Many of those rogues in government see the press man as a worse rogue and carve a fraternity with us under duress. Far many of them open their arms to receive us with cosmetic smiles, aware that we could destroy them with our pen if they don’t. When we leave with our graft bag, they curse us under their breaths and wish they never had anything to do with us. This is why when a Nigerian journalist is hit by joblessness, he seldom finds helper anywhere, even from “His Excellency”, with whom he had dinner yester-night!

Contrary to Osinbajo’s platitude, the media is not totally a good story. In the democratic period from 1999 to the present, it played an ambivalent role. Being a period when the social media has gained more currency, much more than traditional media, the activism of the media could actually be said to have been taken over by the incursion of the social media into the media arena. With an additional family of Facebook, Twitter, Instagram and many others, what is noticeable is that the activism that used to be the hallmark of the Nigerian newspaper press has been taken over by the social media and citizen journalism. Apart from a few activist roles it played during the unraveling of the legislative frauds of Salisu Buhari, Evan Enwerem and a few others, the Nigerian press could be said to have gone on sabbatical.

Even during the 2011 and 2015 elections, the press just scattered like the proverbial seeds of a walnut. There was hardly any ideological or national agenda that the press of this period could be said to be at the forefront campaigning for. While Governor Ayodele Fayose of Ekiti State placed damaging advertorials that could not pass through the test of any editorial or ethical sieve – which were accepted for publication by many Nigerian newspapers – some other newspapers supported the candidature of the two presidential candidates in unabashed ways that violated all the ethics of the media profession.

This is why Osinbajo, Muhammadu Buhari and all who seek the growth of the polity must go beyond mere cavalier statements to actually ensuring a total reorganization of the media. If you look at millions of “journalists” on the social media today, practising their trade of uncensored lies, illicit communication and inflicting ignorance and naivety couched in half-baked language on the rest of the world, you would realize how important the media is to our lives as a people. We need a national media conference to discuss how we got to this sorry island.

Sanusi’s mental test
The Emir of Kano, Lamido Muhammadu Sanusi, was quoted recently to have called for the enactment of a law which will compel Nigerian political and religious leaders, which include lawmakers, governors and traditional rulers, to undertake drug test. He had made this volatile call at the opening of a two-day Senate Roundtable on Drug Abuse Epidemic in Nigeria. It was organised by the Senate in Kano. Sanusi volunteered to undergo the test.

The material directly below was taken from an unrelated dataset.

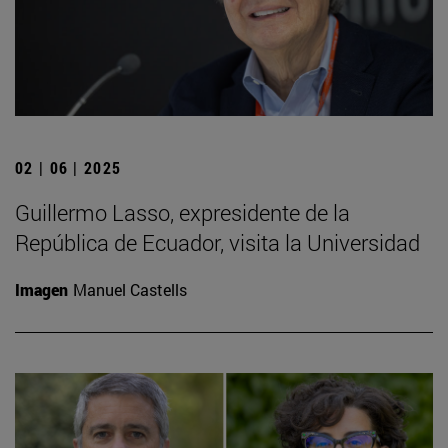
02 | 06 | 2025
Guillermo Lasso, expresidente de la
República de Ecuador, visita la Universidad
Imagen
Manuel Castells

If you take into consideration the kind of lifestyles lived by some so-called leaders, their wonky policies and obsession with filching public money entrusted in their care, one cannot but come to a conclusion that they are worse than our youth who are currently enmeshed in the epidemic of Tramadol, codeine and marijuana consumption. This writer is aware of a Southwest leader who weekly combs universities for scores of young girls who are in turn paraded naked before him as sport while he clutches the neck of expensive cognac. Sanity must be far away from such a leader.

For a person to qualify to be called a leader, he must be far removed from the petty vices that afflict those he leads. This is why this writer agrees with Sanusi in toto.